It's no secret that the media likes to portray child abusers and those accused of child abuse as villains. They're seen as violent, negative people who would be better off getting severely punished. For someone who didn't commit this crime, the media attention can be devastating emotionally and can result in a reputation being destroyed over false allegations.
It can seem like an impossible task to get through a case where you're accused of abusing a child sexually, especially if the child decides to give a testimonial. In any case, you have the right to defend yourself, so you don't get penalized for something that didn't happen or that you didn't do.
False allegations of child abuse are very serious and can ruin parents' right to see their children or their ability to work certain jobs. False allegations can happen for personal gain, like in cases where a parent accuses the other of abuse to prevent him or her from getting custody following divorce, or they can be launched as revenge. Sometimes, the accusation is simply caused by misidentification that has gone too far.

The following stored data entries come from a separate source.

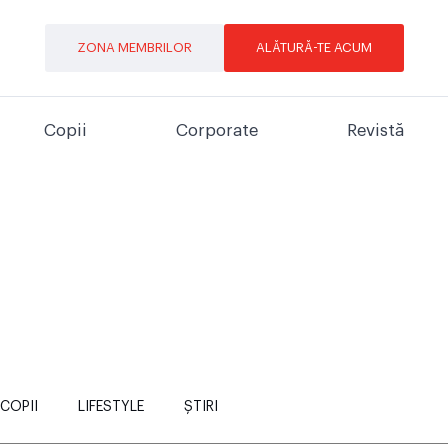
ZONA MEMBRILOR
ALĂTURĂ-TE ACUM
Copii
Corporate
Revistă
COPII
LIFESTYLE
ȘTIRI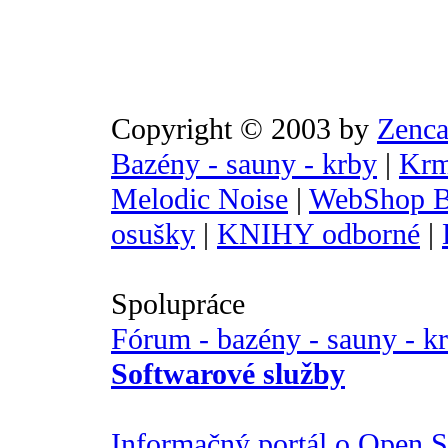
Copyright © 2003 by
Zenca
Bazény - sauny - krby
|
Krm
Melodic Noise
|
WebShop B
osušky
|
KNIHY odborné
|
Spolupráce
Fórum - bazény - sauny - k
Softwarové služby
Informačný portál o Open So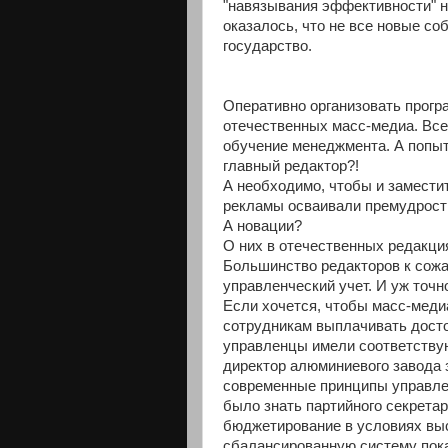
"навязывания эффективности" н
оказалось, что не все новые с
государство.
Оперативно организовать прог
отечественных масс-медиа. Все
обучение менеджмента. А попыт
главный редактор?!
А необходимо, чтобы и замести
рекламы осваивали премудрост
А новации?
О них в отечественных редакци
Большинство редакторов к сожа
управленческий учет. И уж точно
Если хочется, чтобы масс-меди
сотрудникам выплачивать досто
управленцы имели соответствую
директор алюминиевого завода з
современные принципы управлен
было знать партийного секретар
бюджетирование в условиях выс
сбалансированную систему пока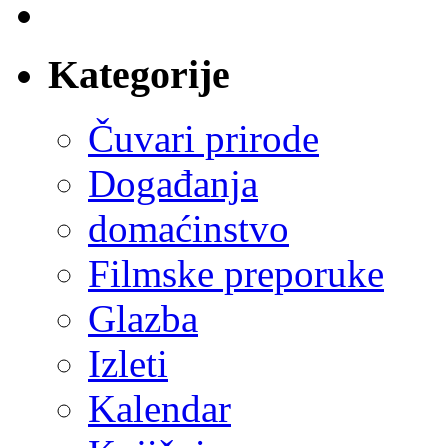
Kategorije
Čuvari prirode
Događanja
domaćinstvo
Filmske preporuke
Glazba
Izleti
Kalendar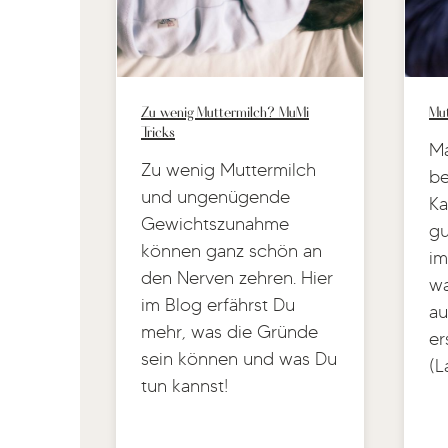
Zu wenig Muttermilch? MuMi
Mut
Tricks
Ma
Zu wenig Muttermilch
be
und ungenügende
Ka
Gewichtszunahme
gu
können ganz schön an
im
den Nerven zehren. Hier
wa
im Blog erfährst Du
au
mehr, was die Gründe
er
sein können und was Du
(L
tun kannst!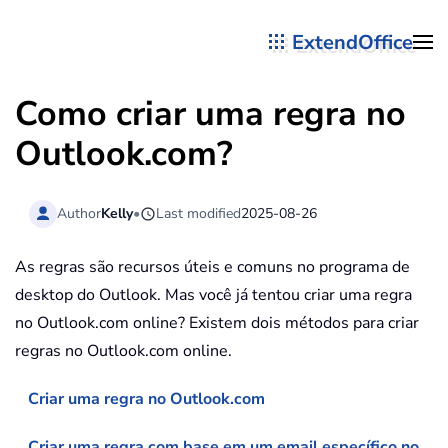
ExtendOffice
Skip to main content
Como criar uma regra no
Outlook.com?
Author
Kelly
•
Last modified
2025-08-26
As regras são recursos úteis e comuns no programa de
desktop do Outlook. Mas você já tentou criar uma regra
no Outlook.com online? Existem dois métodos para criar
regras no Outlook.com online.
Criar uma regra no Outlook.com
Criar uma regra com base em um email específico no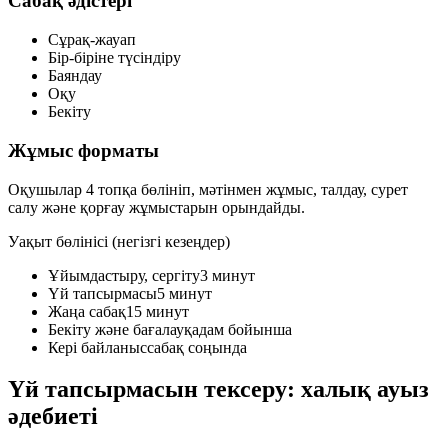
Сабақ әдістері
Сұрақ-жауап
Бір-біріне түсіндіру
Баяндау
Оқу
Бекіту
Жұмыс форматы
Оқушылар 4 топқа бөлініп, мәтінмен жұмыс, талдау, сурет
салу және қорғау жұмыстарын орындайды.
Уақыт бөлінісі (негізгі кезеңдер)
Ұйымдастыру, сергіту
3 минут
Үй тапсырмасы
5 минут
Жаңа сабақ
15 минут
Бекіту және бағалау
қадам бойынша
Кері байланыс
сабақ соңында
Үй тапсырмасын тексеру: халық ауыз
әдебиеті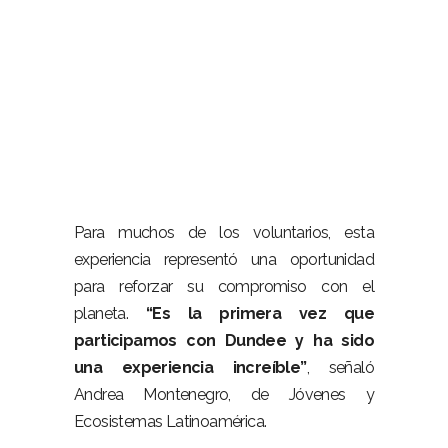
Para muchos de los voluntarios, esta
experiencia representó una oportunidad
para reforzar su compromiso con el
planeta.
“Es la primera vez que
participamos con Dundee y ha sido
una experiencia increíble”
, señaló
Andrea Montenegro, de Jóvenes y
Ecosistemas Latinoamérica.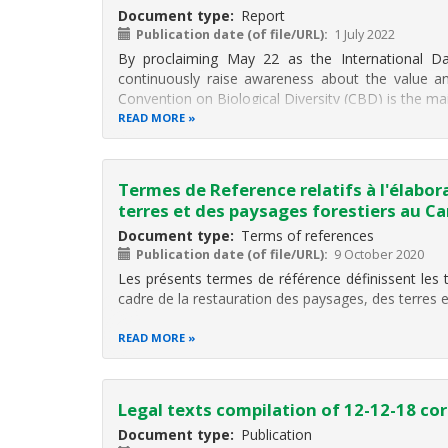
Document type
Report
Publication date (of file/URL)
1 July 2022
By proclaiming May 22 as the International Day
continuously raise awareness about the value an
Convention on Biological Diversity (CBD) is the ma
READ MORE
Termes de Reference relatifs à l'élabor
terres et des paysages forestiers au 
Document type
Terms of references
Publication date (of file/URL)
9 October 2020
Les présents termes de référence définissent les 
cadre de la restauration des paysages, des terres e
READ MORE
Legal texts compilation of 12-12-18 co
Document type
Publication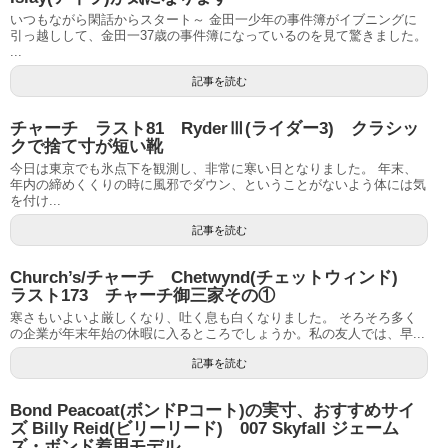
いつもながら閑話からスタート～ 金田一少年の事件簿がイブニングに
引っ越しして、金田一37歳の事件簿になっているのを見て驚きました。
...
記事を読む
チャーチ ラスト81 RyderⅢ(ライダー3) クラシッ
クで捨て寸が短い靴
今日は東京でも氷点下を観測し、非常に寒い日となりました。 年末、
年内の締めくくりの時に風邪でダウン、ということがないよう体には気
を付け...
記事を読む
Church’s/チャーチ Chetwynd(チェットウィンド)
ラスト173 チャーチ御三家その①
寒さもいよいよ厳しくなり、吐く息も白くなりました。 そろそろ多く
の企業が年末年始の休暇に入るところでしょうか。私の友人では、早...
記事を読む
Bond Peacoat(ボンドPコート)の実寸、おすすめサイ
ズ Billy Reid(ビリーリード) 007 Skyfall ジェーム
ズ・ボンド着用モデル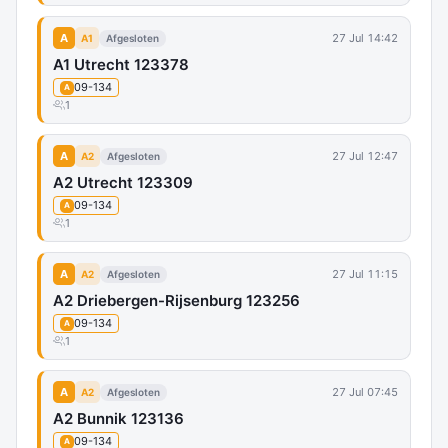
A
27 Jul 14:42
A1
Afgesloten
A1 Utrecht 123378
09-134
A
1
A
27 Jul 12:47
A2
Afgesloten
A2 Utrecht 123309
09-134
A
1
A
27 Jul 11:15
A2
Afgesloten
A2 Driebergen-Rijsenburg 123256
09-134
A
1
A
27 Jul 07:45
A2
Afgesloten
A2 Bunnik 123136
09-134
A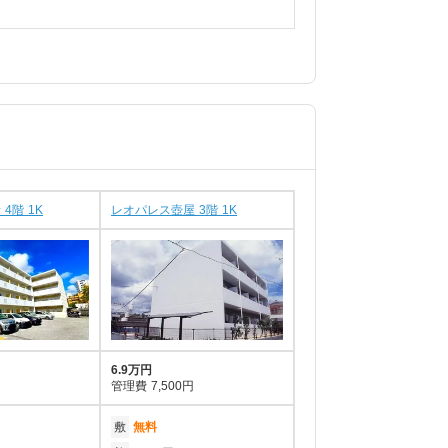
4階 1K
レオパレス壺屋 3階 1K
6.9万円
管理費
7,500円
敷
無料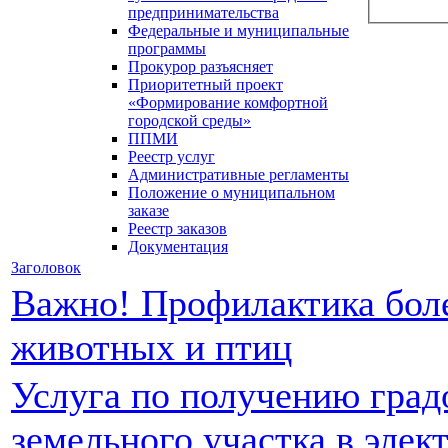
предпринимательства
Федеральные и муниципальные
программы
Прокурор разъясняет
Приоритетный проект
«Формирование комфортной
городской среды»
ППМИ
Реестр услуг
Административные регламенты
Положение о муниципальном
заказе
Реестр заказов
Документация
Заголовок
Важно! Профилактика бол
животных и птиц
Услуга по получению град
земельного участка в элек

After you're accused of these crimes, you need to defend yourself. Does the child have an explainable injury? Kids can do some strange things; did you have to remove an object from a child's sexual organs for their safety? Was this misconstrued as an act of sexuality? Perhaps you were in the kitchen or on the phone with someone, so you can prove you didn't touch the child at all. These are the kinds of situations you need to fight back against, and you can only do so with a strong and aggressive defense.